> _What the task asks_
Keep to one stretch of the data below, the lines from the one with "middle dip: (921, 815)" up to and including the one with "index dip: (1058, 747)", and return that stretch exactly.

> _Recorded data_
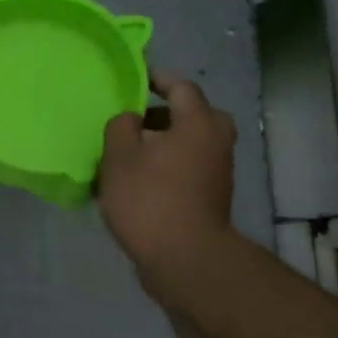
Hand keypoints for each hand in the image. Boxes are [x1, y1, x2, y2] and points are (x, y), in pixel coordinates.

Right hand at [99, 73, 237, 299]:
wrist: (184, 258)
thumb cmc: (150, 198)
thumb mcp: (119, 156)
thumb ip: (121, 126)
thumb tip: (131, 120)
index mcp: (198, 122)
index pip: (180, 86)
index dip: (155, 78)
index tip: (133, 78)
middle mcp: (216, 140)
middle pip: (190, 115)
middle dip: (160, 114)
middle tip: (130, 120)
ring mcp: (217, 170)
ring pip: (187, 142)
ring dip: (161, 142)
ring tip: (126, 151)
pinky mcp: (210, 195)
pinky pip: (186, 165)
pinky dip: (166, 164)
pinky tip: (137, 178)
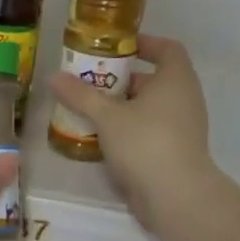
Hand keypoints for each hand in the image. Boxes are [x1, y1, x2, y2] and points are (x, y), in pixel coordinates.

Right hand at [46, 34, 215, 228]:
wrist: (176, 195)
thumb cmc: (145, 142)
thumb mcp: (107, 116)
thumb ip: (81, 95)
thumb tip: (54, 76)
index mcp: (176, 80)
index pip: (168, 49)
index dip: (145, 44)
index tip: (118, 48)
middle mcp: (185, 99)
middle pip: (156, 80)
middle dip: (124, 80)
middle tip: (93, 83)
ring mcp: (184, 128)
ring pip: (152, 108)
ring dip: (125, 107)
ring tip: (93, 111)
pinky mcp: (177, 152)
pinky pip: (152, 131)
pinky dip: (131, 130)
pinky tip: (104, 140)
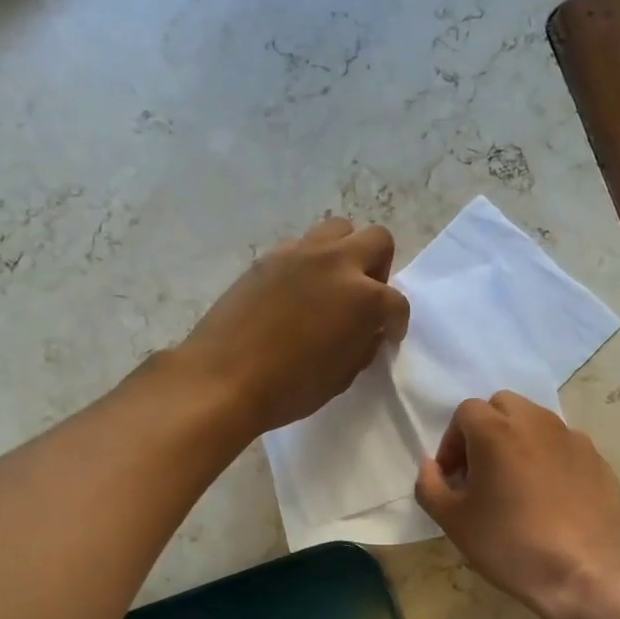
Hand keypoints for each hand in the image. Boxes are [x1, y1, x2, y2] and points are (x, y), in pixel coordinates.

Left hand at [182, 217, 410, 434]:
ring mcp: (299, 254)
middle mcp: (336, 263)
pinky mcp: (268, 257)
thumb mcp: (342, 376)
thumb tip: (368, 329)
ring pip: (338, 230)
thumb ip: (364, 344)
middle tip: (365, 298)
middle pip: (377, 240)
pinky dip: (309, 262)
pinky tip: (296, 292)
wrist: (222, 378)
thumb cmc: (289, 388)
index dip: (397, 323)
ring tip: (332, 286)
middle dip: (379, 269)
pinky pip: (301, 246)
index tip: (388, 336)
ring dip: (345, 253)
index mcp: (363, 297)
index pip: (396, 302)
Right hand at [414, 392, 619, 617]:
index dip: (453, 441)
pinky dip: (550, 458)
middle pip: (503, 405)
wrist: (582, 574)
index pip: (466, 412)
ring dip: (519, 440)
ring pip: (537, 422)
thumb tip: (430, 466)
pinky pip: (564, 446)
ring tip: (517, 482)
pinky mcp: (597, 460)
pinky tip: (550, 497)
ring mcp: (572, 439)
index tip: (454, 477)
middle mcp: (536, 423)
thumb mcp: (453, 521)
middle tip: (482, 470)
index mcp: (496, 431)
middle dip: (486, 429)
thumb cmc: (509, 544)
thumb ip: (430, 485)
==
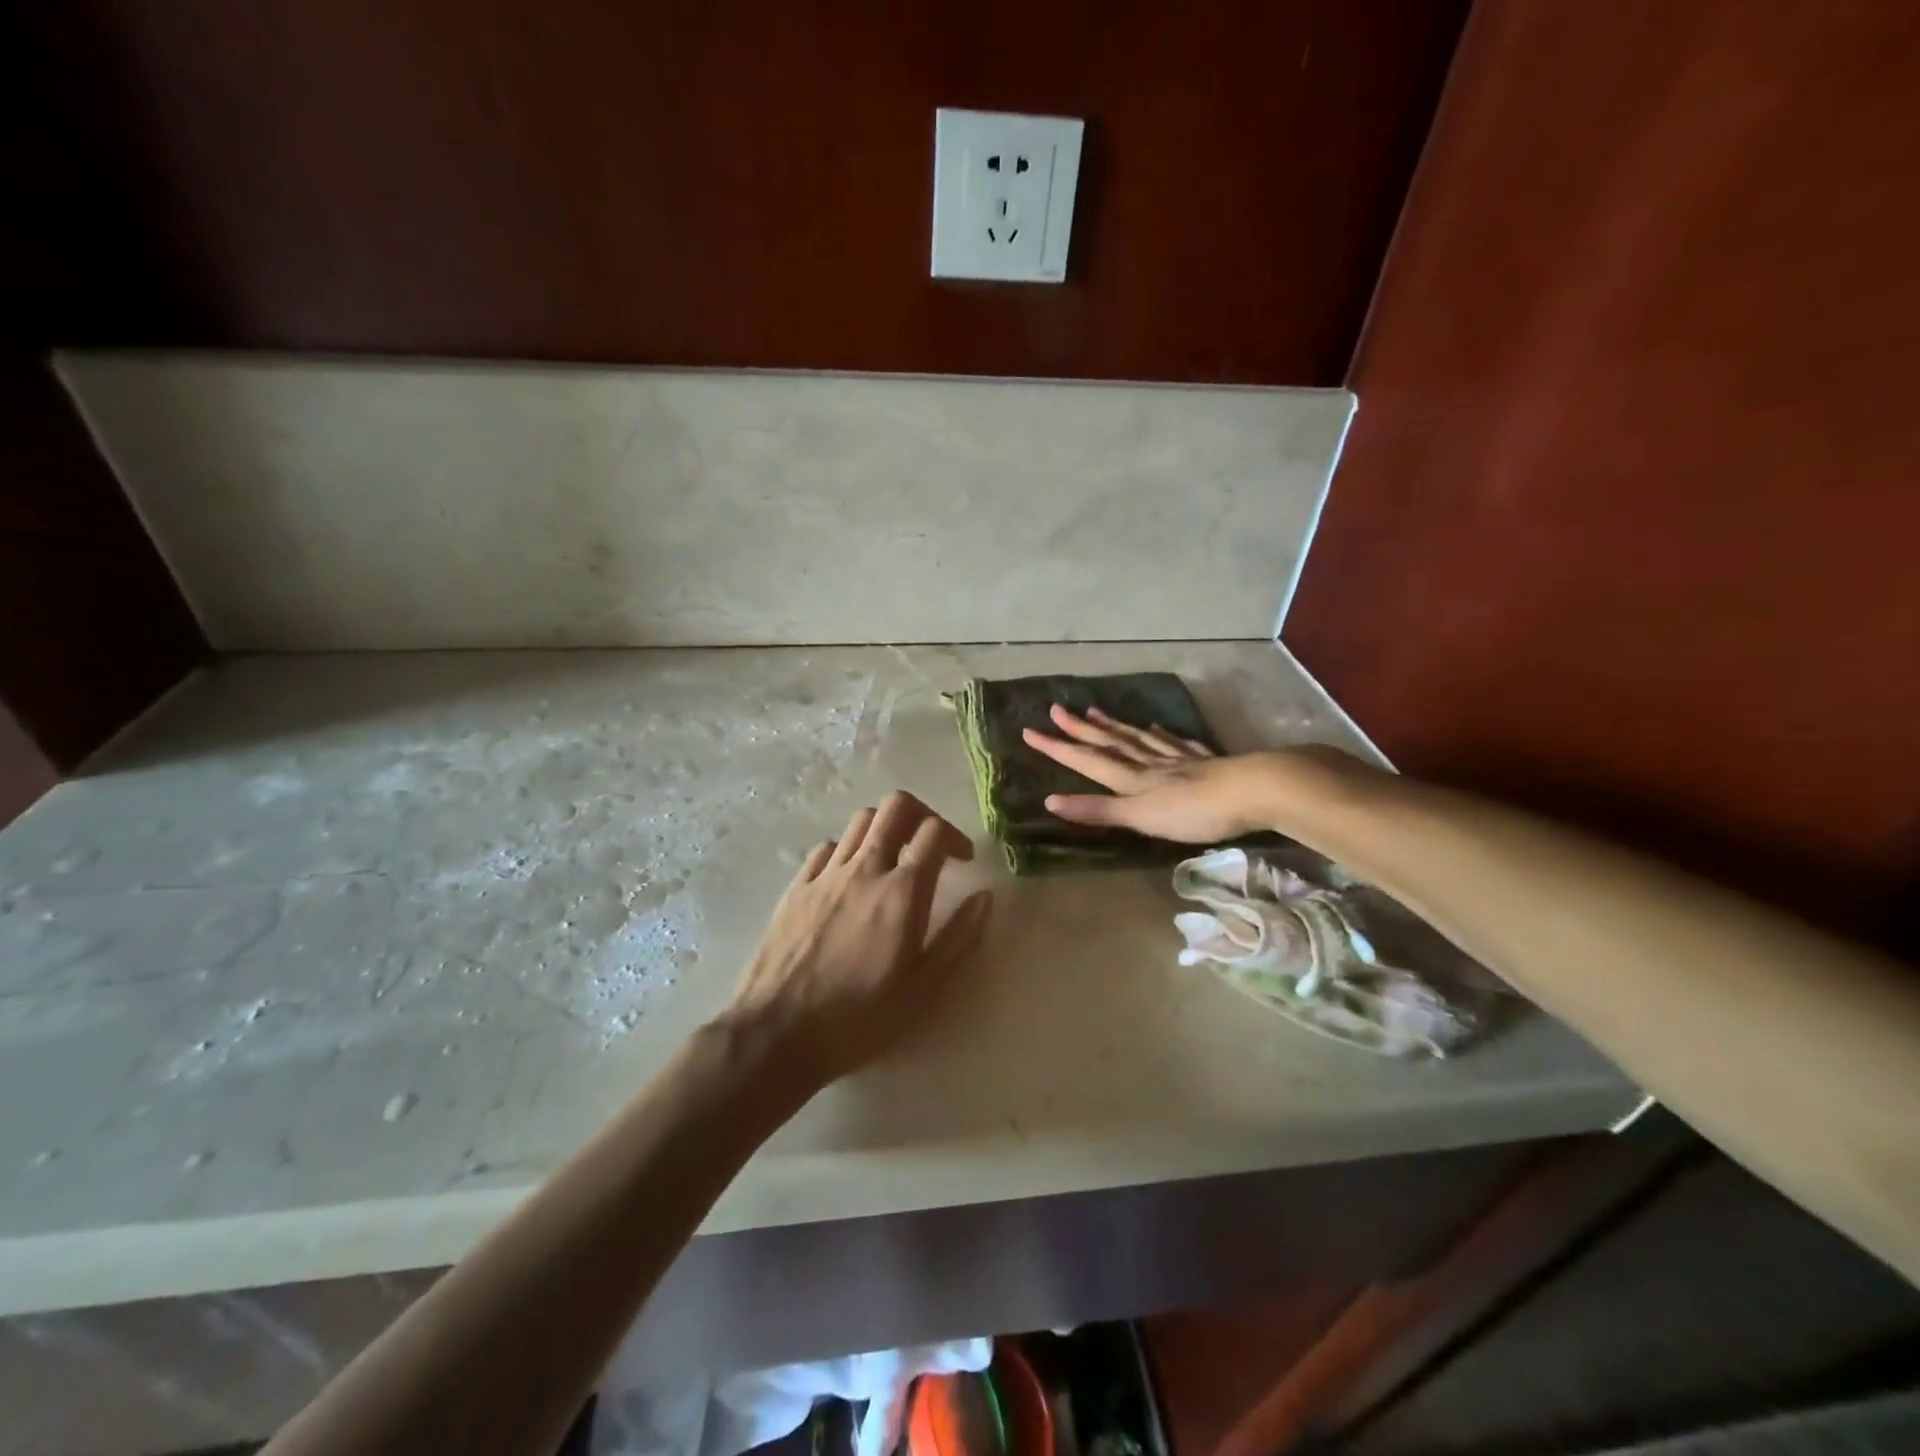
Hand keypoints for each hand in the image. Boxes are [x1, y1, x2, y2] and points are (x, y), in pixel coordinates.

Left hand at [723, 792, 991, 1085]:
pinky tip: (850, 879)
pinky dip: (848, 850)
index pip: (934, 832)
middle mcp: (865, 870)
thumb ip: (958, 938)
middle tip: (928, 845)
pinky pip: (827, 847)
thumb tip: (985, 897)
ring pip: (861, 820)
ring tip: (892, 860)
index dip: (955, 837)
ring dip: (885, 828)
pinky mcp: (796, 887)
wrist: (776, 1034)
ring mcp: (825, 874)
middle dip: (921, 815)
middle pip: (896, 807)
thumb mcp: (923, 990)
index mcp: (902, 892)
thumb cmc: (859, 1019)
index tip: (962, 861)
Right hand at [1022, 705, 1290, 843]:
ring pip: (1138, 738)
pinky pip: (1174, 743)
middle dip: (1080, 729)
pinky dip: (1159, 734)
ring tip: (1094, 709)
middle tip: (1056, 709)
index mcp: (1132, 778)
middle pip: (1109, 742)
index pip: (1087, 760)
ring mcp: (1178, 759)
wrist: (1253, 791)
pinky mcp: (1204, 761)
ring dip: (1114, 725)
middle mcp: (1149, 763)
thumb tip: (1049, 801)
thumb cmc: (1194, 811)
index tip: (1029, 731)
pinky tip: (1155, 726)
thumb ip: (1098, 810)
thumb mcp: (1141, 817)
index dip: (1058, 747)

> _Output for this task_
middle dip: (921, 815)
middle pip: (896, 807)
thumb mcp: (923, 990)
index mcp: (902, 892)
thumb cmc: (859, 1019)
index tip: (962, 861)
Right hand at [1022, 705, 1290, 843]:
ring pip: (1138, 738)
pinky pip: (1174, 743)
middle dip: (1080, 729)
pinky dip: (1159, 734)
ring tip: (1094, 709)
middle tip: (1056, 709)
index mcp: (1132, 778)
middle pip: (1109, 742)
index pip: (1087, 760)
ring mcp: (1178, 759)
wrist: (1253, 791)
pinky mcp: (1204, 761)
ring dip: (1114, 725)
middle mcp: (1149, 763)
thumb tip: (1049, 801)
thumb cmc: (1194, 811)
index tip: (1029, 731)
pinky tip: (1155, 726)
thumb ip: (1098, 810)
thumb mcp: (1141, 817)
index dip: (1058, 747)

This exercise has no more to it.